> WORK TO COMPLETE
A. Answer these questions about the email on Yahoo! Search metadata statistics, one per line:
(i) Who wrote the forwarded message?
(ii) On what date and at what time was the forwarded message sent?
(iii) What name closes the forwarding note?
B. In the email on Yahoo! Search metadata statistics, why does the forwarding note say the mapping must be expanded? Answer in one to three sentences.
C. Resume the email on Yahoo! Search metadata statistics from where it stops.

> SOURCE PASSAGE
────────────────────────────────────────

Fwd: Metadata statistics from Yahoo! Search

fyi,

as long as contents are generated on the web, metadata issue is
forever, and our mapping MUST be expanded accordingly.
let's see how we can cope with this new metadata dataset from our
mapping perspective.

any idea or thought ?


Regards, Daniel.


---------- Forwarded message ----------
From: Peter Mika <pmika@yahoo-inc.com>
Date: Wed, Apr 18, 2012 at 12:06 AM
Subject: Metadata statistics from Yahoo! Search
To: "public-vocabs@w3.org" <public-vocabs@w3.org>, "public-lod@w3.org"

────────────────────────────────────────

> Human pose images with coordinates
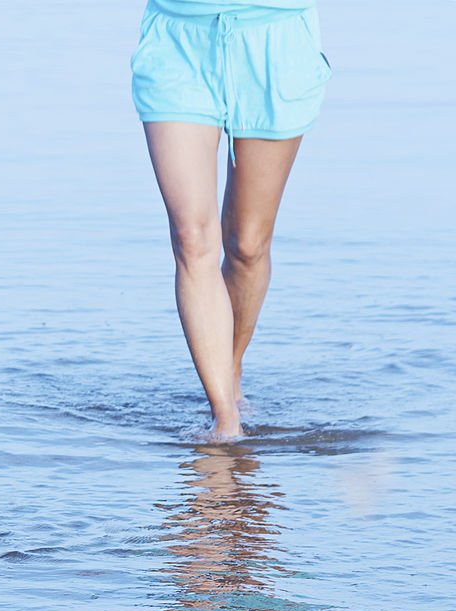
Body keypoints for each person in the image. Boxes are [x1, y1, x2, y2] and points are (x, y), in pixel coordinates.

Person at [131, 0, 331, 438]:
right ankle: (225, 415)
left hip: (275, 39)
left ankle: (232, 368)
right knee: (192, 238)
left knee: (248, 243)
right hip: (179, 37)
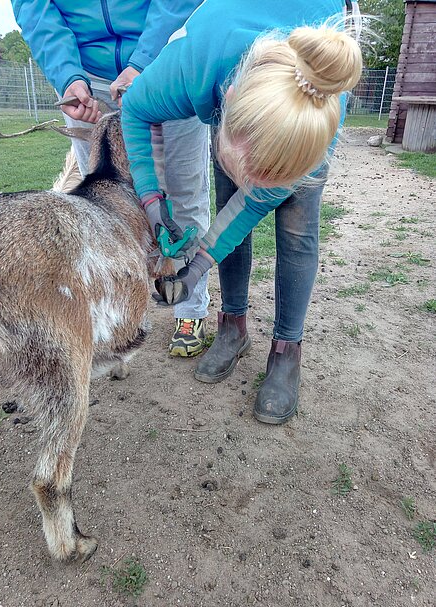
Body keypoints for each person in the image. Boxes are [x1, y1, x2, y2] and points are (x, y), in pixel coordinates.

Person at [121, 0, 363, 424]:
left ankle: (287, 349)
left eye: (271, 177)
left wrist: (195, 267)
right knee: (229, 194)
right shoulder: (195, 61)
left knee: (297, 231)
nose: (256, 189)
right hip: (231, 71)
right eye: (253, 173)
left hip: (293, 118)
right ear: (227, 104)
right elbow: (135, 109)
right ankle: (232, 326)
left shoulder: (321, 109)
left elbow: (249, 207)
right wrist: (151, 201)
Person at [12, 0, 211, 358]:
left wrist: (143, 61)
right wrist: (68, 75)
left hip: (168, 64)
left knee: (184, 193)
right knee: (99, 208)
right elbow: (35, 8)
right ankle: (112, 312)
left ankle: (188, 308)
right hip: (89, 81)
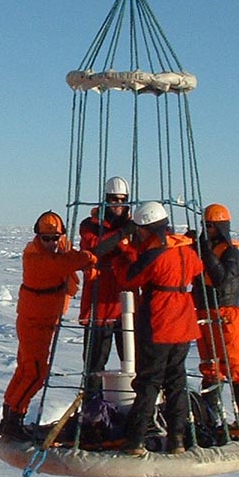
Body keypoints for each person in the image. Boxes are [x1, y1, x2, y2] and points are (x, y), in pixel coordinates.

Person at [0, 211, 98, 441]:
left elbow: (67, 256)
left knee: (25, 370)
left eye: (55, 238)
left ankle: (10, 416)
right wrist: (90, 257)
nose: (52, 243)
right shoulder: (36, 258)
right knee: (34, 373)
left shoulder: (55, 248)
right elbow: (68, 262)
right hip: (34, 322)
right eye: (46, 239)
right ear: (38, 237)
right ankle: (14, 419)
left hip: (42, 320)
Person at [119, 201, 204, 455]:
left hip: (160, 321)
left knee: (149, 381)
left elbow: (129, 278)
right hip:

────────────────────────────────────────

> OUTPUTS FOR THE TASKS
A.
(i) Peter Mika
(ii) Wed, Apr 18, 2012 at 12:06 AM
(iii) Daniel

B. As long as contents are generated on the web, the metadata issue will be there forever. For that reason, the mapping must be expanded accordingly.

C.
<public-lod@w3.org>


Hi All,

To add one more data point to the previous discussion about
webdatacommons.org, we have recently presented a short position paper
at the LDOW 2012 workshop at WWW 2012. Online at

http://events.linkeddata.org/ldow2012/papers/ldow2012-inv-paper-1.pdf

Please compare this carefully with the results of Bizer et al.:

http://events.linkeddata.org/ldow2012/papers/ldow2012-inv-paper-2.pdf

As it always the case with statistics, it matters what you count on
and how you count ;) For example, Chris and his co-authors did not
consider most of OGP data on the Web, which results in large
discrepancies in the counts for RDFa, as well as overall counts.

Nevertheless, both studies confirm that the Semantic Web, and in
particular metadata in HTML, is taking on in major ways thanks to the
efforts of Facebook, the sponsors of schema.org and many other
individuals and organizations. Comparing to our previous numbers, for
example we see a five-fold increase in RDFa usage with 25% of webpages
containing RDFa data (including OGP), and over 7% of web pages
containing microdata. These are incredibly impressive numbers, which
illustrate that this part of the Semantic Web has gone mainstream.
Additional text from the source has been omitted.